The upper section and its tributaries, Flint Creek and the Baron Fork, became a designated Scenic River under the Oklahoma Scenic Rivers Act in 1977. and home to many native species of bass with spring runs of white bass. It is a popular summertime destination for floaters. The lower section, below Tenkiller Dam, is a designated year-round trout stream, stocked with Rainbow and Brown Trout. The state record rainbow trout was caught in the cold tailwater of the dam.

==Tributaries==
Major tributaries of the Illinois River include:
- Muddy Fork (L),
- Clear Creek (R),
- Osage Creek (R),
- Cincinnati Creek (L),
- Beaver Creek (R),
- Tate Parris Branch (L),
- Rock Branch (L),
- Dripping Springs Branch (R),
- Flint Creek (R),
- Blue Springs Branch (R),
- Luna Branch (L),
- Fall Branch (L),
- Falls Branch (R),
- Tahlequa Creek (R),
- Baron Fork (L),
- Park Hill Branch (R),

-at which point it flows into Tenkiller Ferry Lake. Below Tenkiller Ferry Lake are

- Red Bird Smith Creek (L)
- LaRue Branch (L),
- Deep Branch (L),
- Salt Branch (L)

==Nature preserve==
The J. T. Nickel Family Nature and Wildlife Preserve is the largest nature preserve near the river. It is located near the east bank of the Illinois River near Tahlequah, Oklahoma. Elk were reintroduced into the preserve in 2005. This species had been missing from the Cookson Hills area for at least 150 years.

==Environmental issues==
The river has been the source of a long-running controversy between the two states, with Oklahoma blaming Arkansas for pollution in the river, most notoriously phosphorus contamination by sewage and poultry farm runoff. In 1987, wastewater discharge by the city of Fayetteville, Arkansas was identified as the source of a heavy load of phosphorus. Oklahoma sued Arkansas to stop this discharge. The suit went to the U. S. Supreme Court in 1992, which ruled that the upstream state must enforce the water quality rules of the downstream state.
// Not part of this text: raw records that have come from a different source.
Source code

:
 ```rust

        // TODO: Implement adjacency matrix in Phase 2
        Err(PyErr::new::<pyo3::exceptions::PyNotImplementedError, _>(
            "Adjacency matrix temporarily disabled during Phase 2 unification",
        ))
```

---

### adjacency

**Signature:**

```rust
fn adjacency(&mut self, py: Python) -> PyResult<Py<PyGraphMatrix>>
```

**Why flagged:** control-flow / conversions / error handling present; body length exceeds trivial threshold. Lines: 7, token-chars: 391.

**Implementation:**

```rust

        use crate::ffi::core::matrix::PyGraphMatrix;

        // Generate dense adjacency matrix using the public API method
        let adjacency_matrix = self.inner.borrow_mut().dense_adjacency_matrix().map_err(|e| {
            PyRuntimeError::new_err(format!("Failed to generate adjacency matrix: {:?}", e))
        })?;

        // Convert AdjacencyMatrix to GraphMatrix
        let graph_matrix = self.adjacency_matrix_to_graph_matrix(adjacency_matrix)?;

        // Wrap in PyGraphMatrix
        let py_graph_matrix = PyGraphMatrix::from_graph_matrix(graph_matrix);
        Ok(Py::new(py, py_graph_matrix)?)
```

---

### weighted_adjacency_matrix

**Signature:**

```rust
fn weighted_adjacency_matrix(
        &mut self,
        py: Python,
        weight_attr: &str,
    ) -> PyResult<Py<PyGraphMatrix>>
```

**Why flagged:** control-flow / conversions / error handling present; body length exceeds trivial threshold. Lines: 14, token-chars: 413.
In 2002, Oklahoma became the first state to use a numerical water quality standard for phosphorus. The standard for scenic rivers was set at 0.037 mg/L In December 2003, an agreement was reached between the two states, with Arkansas agreeing to reduce phosphorus output from its waste water treatment plants by 75% over the next ten years, although it does not address poultry-farm runoff.
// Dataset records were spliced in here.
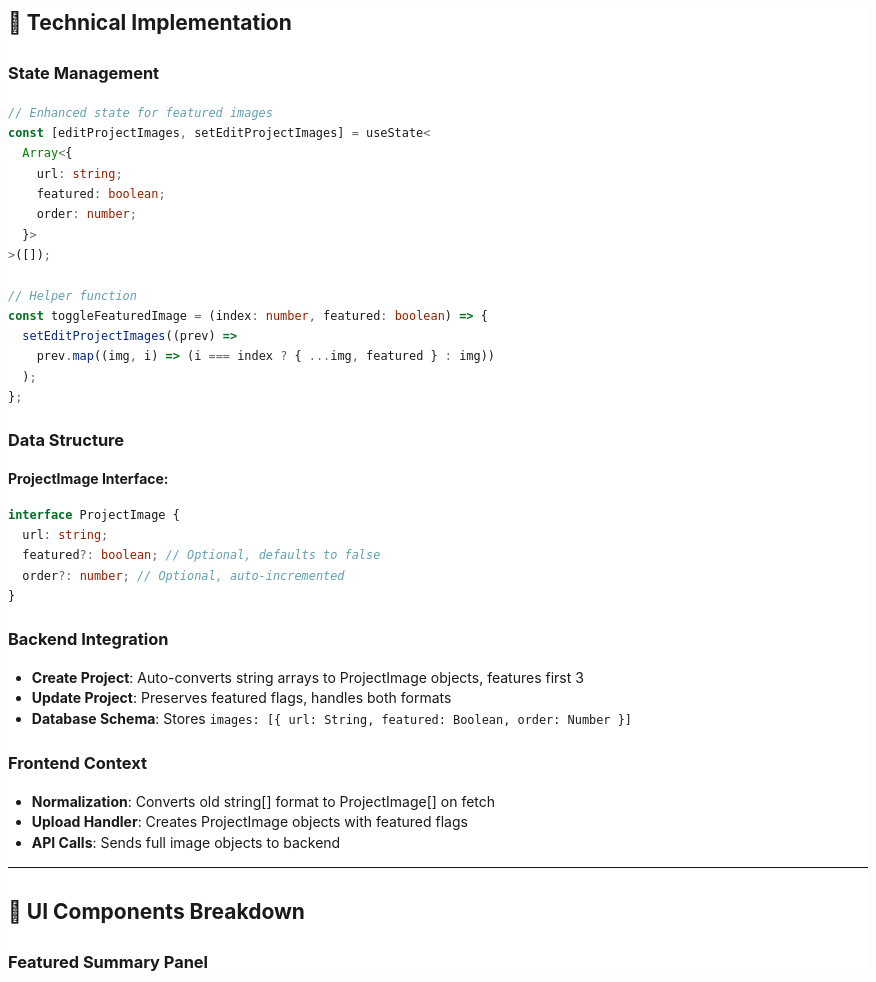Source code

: ## 🔧 Technical Implementation

### State Management

```typescript
// Enhanced state for featured images
const [editProjectImages, setEditProjectImages] = useState<
  Array<{
    url: string;
    featured: boolean;
    order: number;
  }>
>([]);

// Helper function
const toggleFeaturedImage = (index: number, featured: boolean) => {
  setEditProjectImages((prev) =>
    prev.map((img, i) => (i === index ? { ...img, featured } : img))
  );
};
```

### Data Structure

**ProjectImage Interface:**

```typescript
interface ProjectImage {
  url: string;
  featured?: boolean; // Optional, defaults to false
  order?: number; // Optional, auto-incremented
}
```

### Backend Integration

- **Create Project**: Auto-converts string arrays to ProjectImage objects, features first 3
- **Update Project**: Preserves featured flags, handles both formats
- **Database Schema**: Stores `images: [{ url: String, featured: Boolean, order: Number }]`

### Frontend Context

- **Normalization**: Converts old string[] format to ProjectImage[] on fetch
- **Upload Handler**: Creates ProjectImage objects with featured flags
- **API Calls**: Sends full image objects to backend

---

## 🎨 UI Components Breakdown

### Featured Summary Panel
In 1996, a report demonstrated that nutrient-fed algae was endangering Lake Tenkiller, which is located on the lower Illinois. The report stated that phosphorus content in the river should be reduced by 40 percent to prevent lake water quality from declining further and by 80 percent to return the quality to its original condition.
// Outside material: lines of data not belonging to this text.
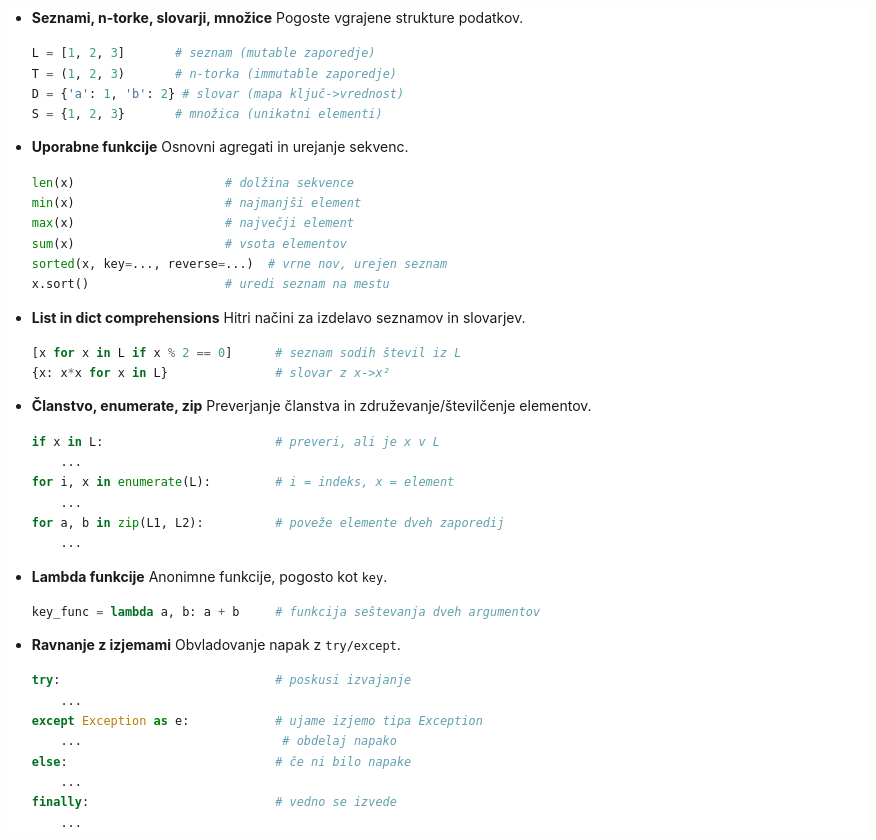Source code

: * **Seznami, n-torke, slovarji, množice**
  Pogoste vgrajene strukture podatkov.

  ```python
  L = [1, 2, 3]       # seznam (mutable zaporedje)
  T = (1, 2, 3)       # n-torka (immutable zaporedje)
  D = {'a': 1, 'b': 2} # slovar (mapa ključ->vrednost)
  S = {1, 2, 3}       # množica (unikatni elementi)
  ```

* **Uporabne funkcije**
  Osnovni agregati in urejanje sekvenc.

  ```python
  len(x)                     # dolžina sekvence
  min(x)                     # najmanjši element
  max(x)                     # največji element
  sum(x)                     # vsota elementov
  sorted(x, key=..., reverse=...)  # vrne nov, urejen seznam
  x.sort()                   # uredi seznam na mestu
  ```

* **List in dict comprehensions**
  Hitri načini za izdelavo seznamov in slovarjev.

  ```python
  [x for x in L if x % 2 == 0]      # seznam sodih števil iz L
  {x: x*x for x in L}               # slovar z x->x²
  ```

* **Članstvo, enumerate, zip**
  Preverjanje članstva in združevanje/številčenje elementov.

  ```python
  if x in L:                        # preveri, ali je x v L
      ...
  for i, x in enumerate(L):         # i = indeks, x = element
      ...
  for a, b in zip(L1, L2):          # poveže elemente dveh zaporedij
      ...
  ```

* **Lambda funkcije**
  Anonimne funkcije, pogosto kot `key`.

  ```python
  key_func = lambda a, b: a + b     # funkcija seštevanja dveh argumentov
  ```

* **Ravnanje z izjemami**
  Obvladovanje napak z `try/except`.

  ```python
  try:                              # poskusi izvajanje
      ...
  except Exception as e:            # ujame izjemo tipa Exception
      ...                            # obdelaj napako
  else:                             # če ni bilo napake
      ...
  finally:                          # vedno se izvede
      ...
  ```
In the early 2000s, the Illinois River had high levels of pollution due largely to water runoff contaminated by chicken manure. In 2006, the state of Oklahoma began the process of suing a number of firms, including Tyson Foods Inc. because the chicken waste spread on fields near the river contains chemicals that were injurious to the ecosystem, hence jeopardizing the region's tourist industry. One lawyer involved in the prosecution said: "They're not fertilizing, they're dumping." By 2009, the river's condition was described as being visibly better, following the removal of nearly 290,000 tons of chicken waste from the catchment in the intervening four years.

The Oklahoma Water Resources Board reported in 2015, that phosphorus levels had been declining in the Illinois River and its tributaries on the Oklahoma side of the state line. On October 1, 2015, the U.S. Environmental Protection Agency (USEPA) issued for public comment the water quality model for the Illinois River.

The Oklahoma lawsuit named 11 companies, including: Cal-Maine Foods, Inc.; Tyson Poultry Inc.; Tyson Chicken Inc.; Cobb-Vantress Inc. (another subsidiary of Tyson); Cargill Turkey Production L.L.C.; George's Inc.; George's Farms Inc.; Peterson Farms Inc. and Simmons Foods Inc. A ruling in January 2023 gave the companies two months to explain how they will remedy the situation.

==In popular culture==
The Illinois River is a significant location in the 1961 Wilson Rawls novel, Where the Red Fern Grows.